## Problem description
Could you rewrite everything from the start of the material below down to the line containing "memberikan pemandangan yang mempesona.", that line included, as a JSON list of strings with one string per line and blank lines left out?

## Record extracts
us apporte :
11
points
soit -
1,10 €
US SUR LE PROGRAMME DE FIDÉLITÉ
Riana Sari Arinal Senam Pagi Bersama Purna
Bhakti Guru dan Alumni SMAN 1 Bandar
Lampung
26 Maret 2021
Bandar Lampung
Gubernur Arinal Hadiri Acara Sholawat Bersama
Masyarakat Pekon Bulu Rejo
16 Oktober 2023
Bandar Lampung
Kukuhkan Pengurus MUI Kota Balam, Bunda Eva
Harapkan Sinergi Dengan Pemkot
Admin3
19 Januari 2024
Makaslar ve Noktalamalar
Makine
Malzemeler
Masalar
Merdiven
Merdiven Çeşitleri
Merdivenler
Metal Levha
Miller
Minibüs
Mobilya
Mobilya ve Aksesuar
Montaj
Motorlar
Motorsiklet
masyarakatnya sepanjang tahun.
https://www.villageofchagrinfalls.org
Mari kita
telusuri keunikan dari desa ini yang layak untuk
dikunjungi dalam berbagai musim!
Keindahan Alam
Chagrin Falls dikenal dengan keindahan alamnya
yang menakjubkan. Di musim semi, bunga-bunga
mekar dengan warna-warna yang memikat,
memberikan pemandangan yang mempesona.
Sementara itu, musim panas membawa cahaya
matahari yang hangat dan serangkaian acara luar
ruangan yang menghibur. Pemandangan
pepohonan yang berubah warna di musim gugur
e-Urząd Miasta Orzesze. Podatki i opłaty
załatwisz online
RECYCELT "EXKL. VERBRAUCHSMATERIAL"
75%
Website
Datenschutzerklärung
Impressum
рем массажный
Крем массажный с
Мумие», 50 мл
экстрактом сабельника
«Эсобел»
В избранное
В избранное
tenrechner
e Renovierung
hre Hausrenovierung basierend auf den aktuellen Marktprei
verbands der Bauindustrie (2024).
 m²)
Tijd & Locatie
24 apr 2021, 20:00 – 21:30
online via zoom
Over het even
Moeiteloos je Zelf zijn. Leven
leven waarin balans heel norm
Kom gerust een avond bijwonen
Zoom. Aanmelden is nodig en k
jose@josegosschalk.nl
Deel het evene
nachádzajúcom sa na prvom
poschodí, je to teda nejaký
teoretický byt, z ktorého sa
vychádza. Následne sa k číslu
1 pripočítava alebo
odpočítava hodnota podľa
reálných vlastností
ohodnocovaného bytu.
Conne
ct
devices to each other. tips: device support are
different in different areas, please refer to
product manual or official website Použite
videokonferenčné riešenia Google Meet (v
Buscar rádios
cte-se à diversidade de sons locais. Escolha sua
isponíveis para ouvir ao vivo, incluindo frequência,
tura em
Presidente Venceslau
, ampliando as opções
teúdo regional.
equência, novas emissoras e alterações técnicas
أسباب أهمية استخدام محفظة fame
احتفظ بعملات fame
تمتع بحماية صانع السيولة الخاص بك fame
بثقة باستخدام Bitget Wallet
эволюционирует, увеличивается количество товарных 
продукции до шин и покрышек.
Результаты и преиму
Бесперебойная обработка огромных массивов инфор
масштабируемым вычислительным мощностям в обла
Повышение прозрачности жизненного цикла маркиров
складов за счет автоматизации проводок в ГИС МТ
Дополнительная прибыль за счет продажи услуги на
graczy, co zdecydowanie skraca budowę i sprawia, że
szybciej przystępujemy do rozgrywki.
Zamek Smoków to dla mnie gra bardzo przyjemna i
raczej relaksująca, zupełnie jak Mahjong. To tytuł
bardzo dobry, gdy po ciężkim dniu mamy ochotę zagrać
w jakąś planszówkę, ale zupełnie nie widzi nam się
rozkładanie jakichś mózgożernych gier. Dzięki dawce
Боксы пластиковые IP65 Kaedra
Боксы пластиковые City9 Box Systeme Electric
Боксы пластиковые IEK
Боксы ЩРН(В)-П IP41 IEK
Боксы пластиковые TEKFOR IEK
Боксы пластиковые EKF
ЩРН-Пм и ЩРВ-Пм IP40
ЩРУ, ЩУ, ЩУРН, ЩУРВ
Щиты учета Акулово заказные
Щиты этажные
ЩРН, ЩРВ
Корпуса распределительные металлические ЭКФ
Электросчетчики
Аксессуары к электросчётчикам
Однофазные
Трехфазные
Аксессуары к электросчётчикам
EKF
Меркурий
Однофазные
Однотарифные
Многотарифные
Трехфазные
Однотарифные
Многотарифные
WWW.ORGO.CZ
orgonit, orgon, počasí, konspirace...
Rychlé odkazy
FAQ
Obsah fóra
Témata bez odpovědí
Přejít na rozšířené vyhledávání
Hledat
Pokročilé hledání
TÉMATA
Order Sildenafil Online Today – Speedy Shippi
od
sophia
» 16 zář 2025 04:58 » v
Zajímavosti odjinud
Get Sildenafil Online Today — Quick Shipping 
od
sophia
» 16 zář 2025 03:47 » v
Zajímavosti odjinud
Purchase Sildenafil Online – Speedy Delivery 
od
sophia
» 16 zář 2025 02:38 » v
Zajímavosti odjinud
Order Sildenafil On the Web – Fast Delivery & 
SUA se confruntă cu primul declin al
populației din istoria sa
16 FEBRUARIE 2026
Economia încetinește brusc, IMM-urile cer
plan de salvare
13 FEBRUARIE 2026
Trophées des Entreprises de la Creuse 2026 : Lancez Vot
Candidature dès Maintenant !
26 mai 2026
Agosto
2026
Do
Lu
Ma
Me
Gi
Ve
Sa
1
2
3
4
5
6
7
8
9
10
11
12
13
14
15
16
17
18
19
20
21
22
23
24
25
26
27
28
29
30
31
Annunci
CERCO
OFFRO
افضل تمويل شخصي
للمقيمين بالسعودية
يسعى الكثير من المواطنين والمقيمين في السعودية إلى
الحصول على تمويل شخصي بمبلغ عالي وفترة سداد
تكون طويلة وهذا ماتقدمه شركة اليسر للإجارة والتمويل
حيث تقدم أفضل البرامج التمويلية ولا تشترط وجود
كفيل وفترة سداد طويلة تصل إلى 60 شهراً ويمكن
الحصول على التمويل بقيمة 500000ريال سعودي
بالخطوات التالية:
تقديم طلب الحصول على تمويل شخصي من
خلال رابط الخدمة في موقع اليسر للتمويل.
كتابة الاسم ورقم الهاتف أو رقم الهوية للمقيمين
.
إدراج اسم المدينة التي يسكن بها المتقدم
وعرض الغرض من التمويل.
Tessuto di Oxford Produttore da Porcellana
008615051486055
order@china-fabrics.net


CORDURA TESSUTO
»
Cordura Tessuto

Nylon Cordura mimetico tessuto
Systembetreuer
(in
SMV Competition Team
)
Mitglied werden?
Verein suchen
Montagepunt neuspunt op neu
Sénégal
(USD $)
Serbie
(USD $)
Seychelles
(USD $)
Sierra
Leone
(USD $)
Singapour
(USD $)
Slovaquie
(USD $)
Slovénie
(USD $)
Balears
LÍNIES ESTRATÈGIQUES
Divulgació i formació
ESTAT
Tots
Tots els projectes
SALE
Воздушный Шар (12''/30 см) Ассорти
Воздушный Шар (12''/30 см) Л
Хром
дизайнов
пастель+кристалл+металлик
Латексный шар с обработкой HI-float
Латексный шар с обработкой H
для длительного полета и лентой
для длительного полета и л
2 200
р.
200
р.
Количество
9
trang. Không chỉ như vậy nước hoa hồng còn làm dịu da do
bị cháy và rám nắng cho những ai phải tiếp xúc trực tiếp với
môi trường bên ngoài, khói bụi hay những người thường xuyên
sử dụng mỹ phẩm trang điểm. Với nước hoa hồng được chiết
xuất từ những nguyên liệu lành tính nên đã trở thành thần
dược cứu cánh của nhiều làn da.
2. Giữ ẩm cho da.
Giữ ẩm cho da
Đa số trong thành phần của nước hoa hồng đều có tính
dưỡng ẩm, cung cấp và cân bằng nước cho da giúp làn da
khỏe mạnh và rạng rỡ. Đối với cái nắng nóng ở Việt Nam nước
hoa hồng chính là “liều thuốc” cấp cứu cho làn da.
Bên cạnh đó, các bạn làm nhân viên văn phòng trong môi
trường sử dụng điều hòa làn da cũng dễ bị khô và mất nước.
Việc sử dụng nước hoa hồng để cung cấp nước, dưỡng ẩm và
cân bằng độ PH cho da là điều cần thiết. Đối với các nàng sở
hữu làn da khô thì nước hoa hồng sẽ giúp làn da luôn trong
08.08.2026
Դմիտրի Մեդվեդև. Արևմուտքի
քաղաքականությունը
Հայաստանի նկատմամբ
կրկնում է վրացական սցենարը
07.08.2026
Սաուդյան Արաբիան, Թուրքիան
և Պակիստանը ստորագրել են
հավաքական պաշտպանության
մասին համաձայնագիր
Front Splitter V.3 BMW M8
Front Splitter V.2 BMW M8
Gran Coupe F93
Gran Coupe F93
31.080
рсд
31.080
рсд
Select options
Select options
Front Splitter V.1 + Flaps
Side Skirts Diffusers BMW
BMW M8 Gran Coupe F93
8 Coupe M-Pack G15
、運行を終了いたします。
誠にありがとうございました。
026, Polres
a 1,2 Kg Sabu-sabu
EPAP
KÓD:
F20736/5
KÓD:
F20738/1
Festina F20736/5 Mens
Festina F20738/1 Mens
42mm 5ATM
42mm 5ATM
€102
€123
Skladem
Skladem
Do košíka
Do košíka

## Task answer
[
  "us apporte :",
  "11",
  "points",
  "soit -",
  "1,10 €",
  "US SUR LE PROGRAMME DE FIDÉLITÉ",
  "Riana Sari Arinal Senam Pagi Bersama Purna",
  "Bhakti Guru dan Alumni SMAN 1 Bandar",
  "Lampung",
  "26 Maret 2021",
  "Bandar Lampung",
  "Gubernur Arinal Hadiri Acara Sholawat Bersama",
  "Masyarakat Pekon Bulu Rejo",
  "16 Oktober 2023",
  "Bandar Lampung",
  "Kukuhkan Pengurus MUI Kota Balam, Bunda Eva",
  "Harapkan Sinergi Dengan Pemkot",
  "Admin3",
  "19 Januari 2024",
  "Makaslar ve Noktalamalar",
  "Makine",
  "Malzemeler",
  "Masalar",
  "Merdiven",
  "Merdiven Çeşitleri",
  "Merdivenler",
  "Metal Levha",
  "Miller",
  "Minibüs",
  "Mobilya",
  "Mobilya ve Aksesuar",
  "Montaj",
  "Motorlar",
  "Motorsiklet",
  "masyarakatnya sepanjang tahun.",
  "https://www.villageofchagrinfalls.org",
  "Mari kita",
  "telusuri keunikan dari desa ini yang layak untuk",
  "dikunjungi dalam berbagai musim!",
  "Keindahan Alam",
  "Chagrin Falls dikenal dengan keindahan alamnya",
  "yang menakjubkan. Di musim semi, bunga-bunga",
  "mekar dengan warna-warna yang memikat,",
  "memberikan pemandangan yang mempesona."
]